BCθ was developed as an effective tool for detecting cholesterol-rich domains (Waheed, et al. (2001) Proc. Natl. Acad. Sci. USA 98:4926–31; Iwamoto, et al. (1997) Biochim. Biophys. Acta 1327:222–30). BCθ is derived from a poreforming cytolysin produced by the pathogenic bacterium Clostridium perfringens (Iwamoto, et al. (1997) supra). This thiol-activated cytolysin, called θ-toxin (or perfringolysin O), specifically binds to free (unesterified) cholesterol (Ohno-Iwashita, et al. (1990) Biochim. Biophys. Acta 1023:441–8; Ohno-Iwashita, et al. (1991) J. Biochem. (Tokyo) 110:369–75; Ohno-Iwashita, et al. (1992) Biochim. Biophys. Acta 1109:81–90; Nakamura, et al. (1995) Biochemistry 34:6513–20) and forms oligomeric pores in the membranes (Rossjohn, et al. (1997) Cell 89:685–92). BCθ is prepared by a two-step procedure. First, θ-toxin is proteolytically digested with subtilisin Carlsberg; this step generates a complex of 38- and 15-kDa fragments called Cθ (Ohno-Iwashita et al. (1986) Biochemistry 25:6048–53).

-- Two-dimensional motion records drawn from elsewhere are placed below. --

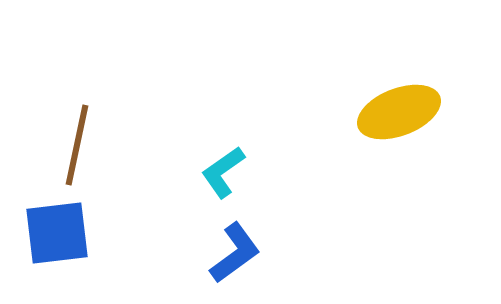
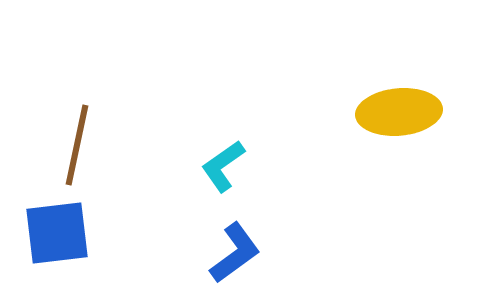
yellow ellipse: rotated 16 degrees clockwise
cyan L-shape: moved 6 px up
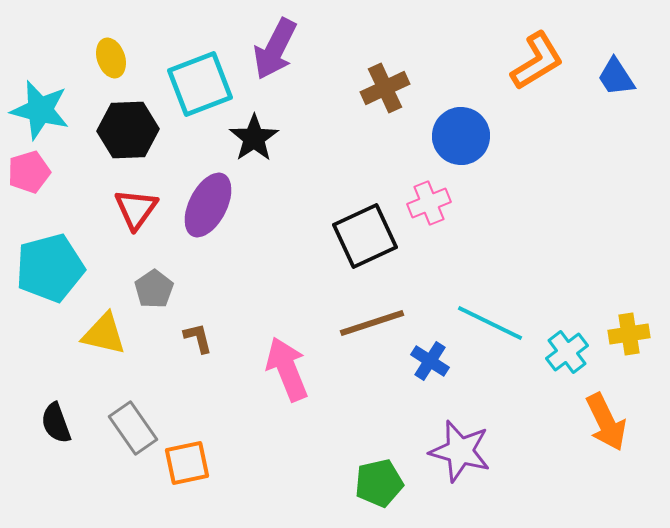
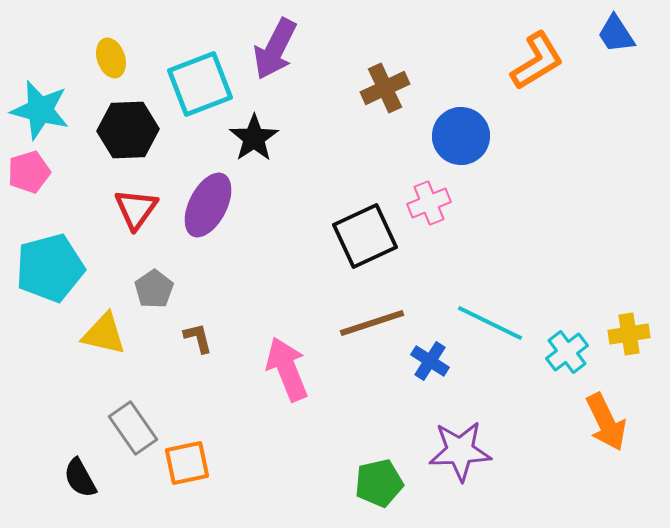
blue trapezoid: moved 43 px up
black semicircle: moved 24 px right, 55 px down; rotated 9 degrees counterclockwise
purple star: rotated 18 degrees counterclockwise
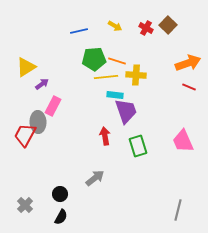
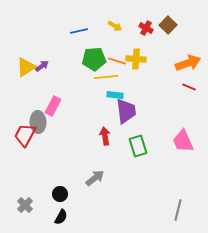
yellow cross: moved 16 px up
purple arrow: moved 18 px up
purple trapezoid: rotated 12 degrees clockwise
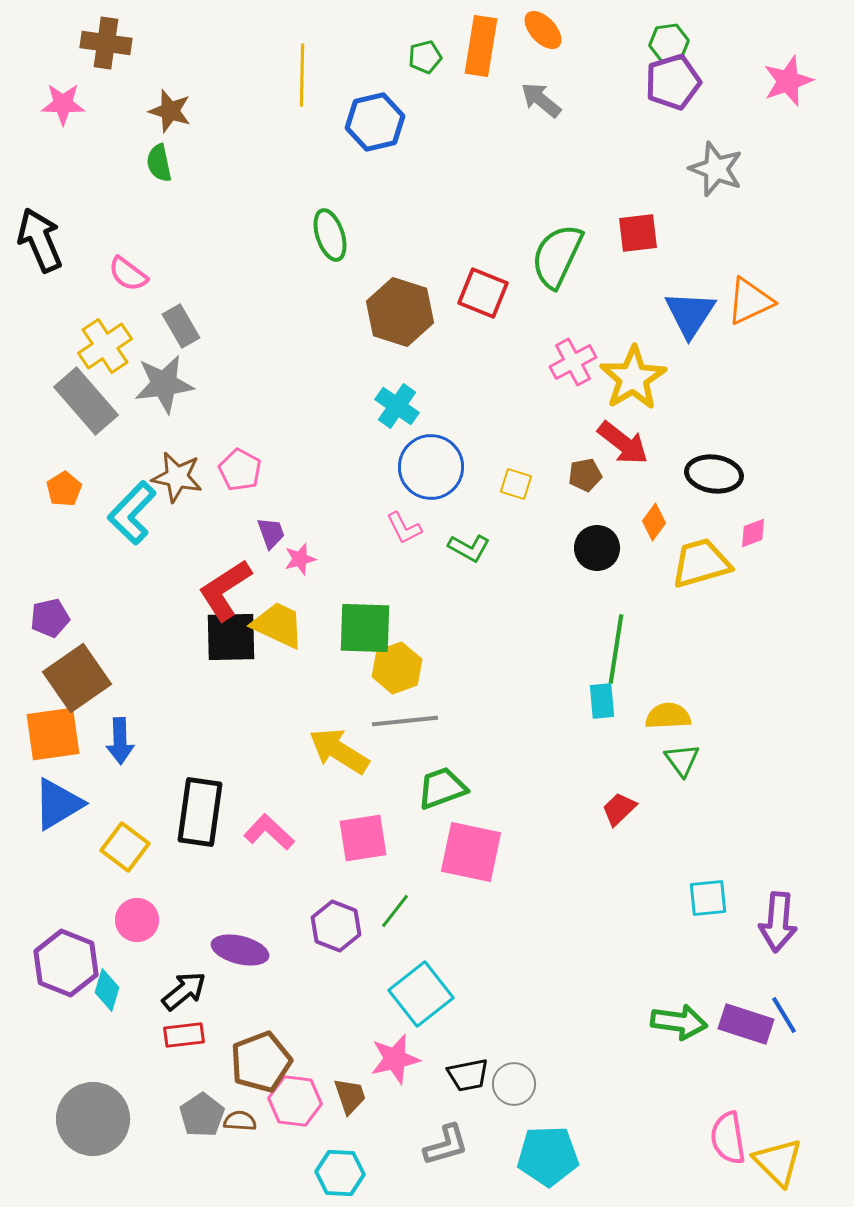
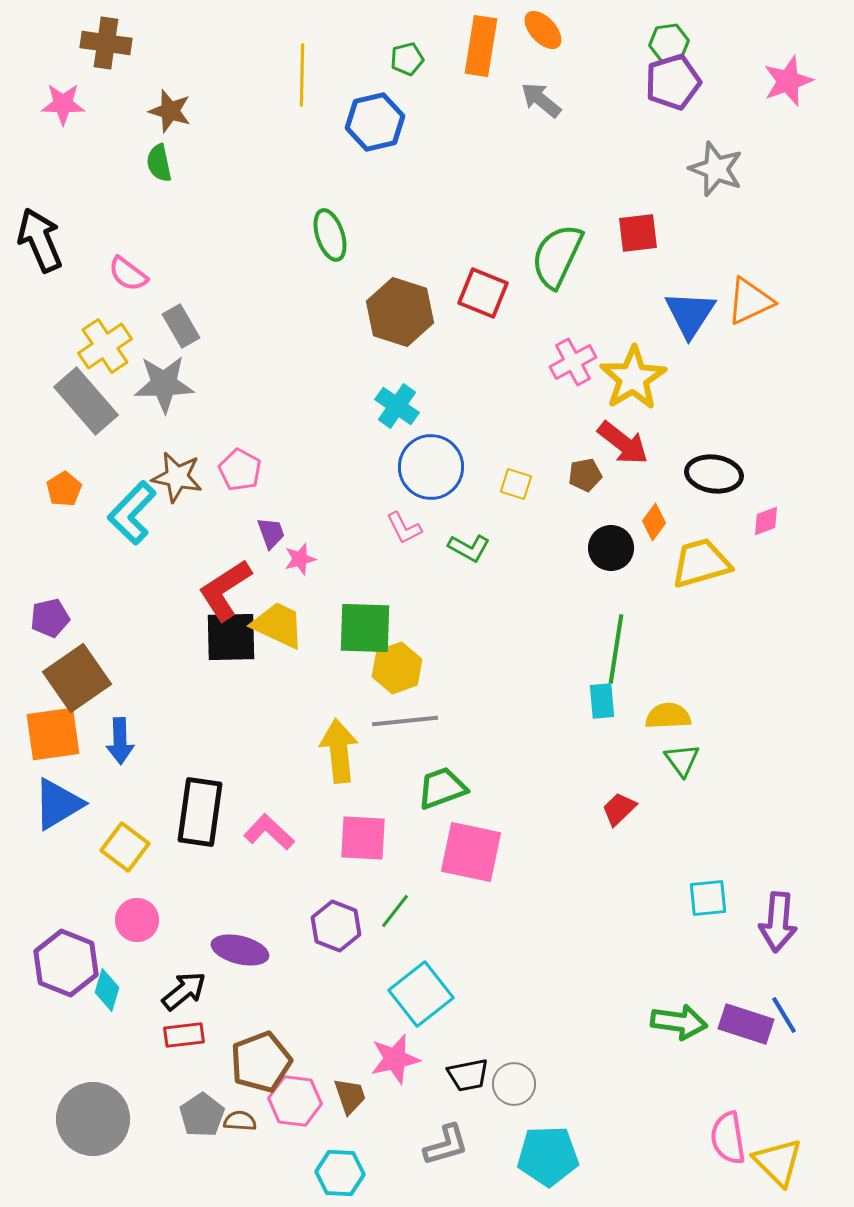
green pentagon at (425, 57): moved 18 px left, 2 px down
gray star at (164, 384): rotated 6 degrees clockwise
pink diamond at (753, 533): moved 13 px right, 12 px up
black circle at (597, 548): moved 14 px right
yellow arrow at (339, 751): rotated 52 degrees clockwise
pink square at (363, 838): rotated 12 degrees clockwise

Subsequently, the Cθ complex is biotinylated and purified, providing BCθ complex (Iwamoto, et al. (1997) supra). The biotinylation allows Cθ identification with avidin or streptavidin. When used in fluorescence microscopy, the labeling efficiency of BCθ depends on the qualities of fluorescent avidin and streptavidin. BCθ binds to cholesterol in synthetic liposomes and in intact cells with affinity identical to that of the wild-type θ-toxin, but because it does not oligomerize, it bears no hemolytic activity (Iwamoto, et al. (1997) supra; Ohno-Iwashita, et al. (1991) supra; Ohno-Iwashita, et al. (1992) supra). BCθ binds to cholesterol-rich microdomains in the plasma membrane of intact cells with or without fixation (Waheed, et al. (2001) supra; Hagiwara, et al. (1999) Biochem. Biophys. Res. Commun. 260:516–21; Mobius, et al. (2002) J. Histochem. Cytochem. 50:43–55); however, a means of detecting intracellular cholesterol using BCθ has not been demonstrated.
Accordingly, there is a need for a method of reliably and specifically detecting cholesterol for microscopic studies of intracellular cholesterol movement and accumulation.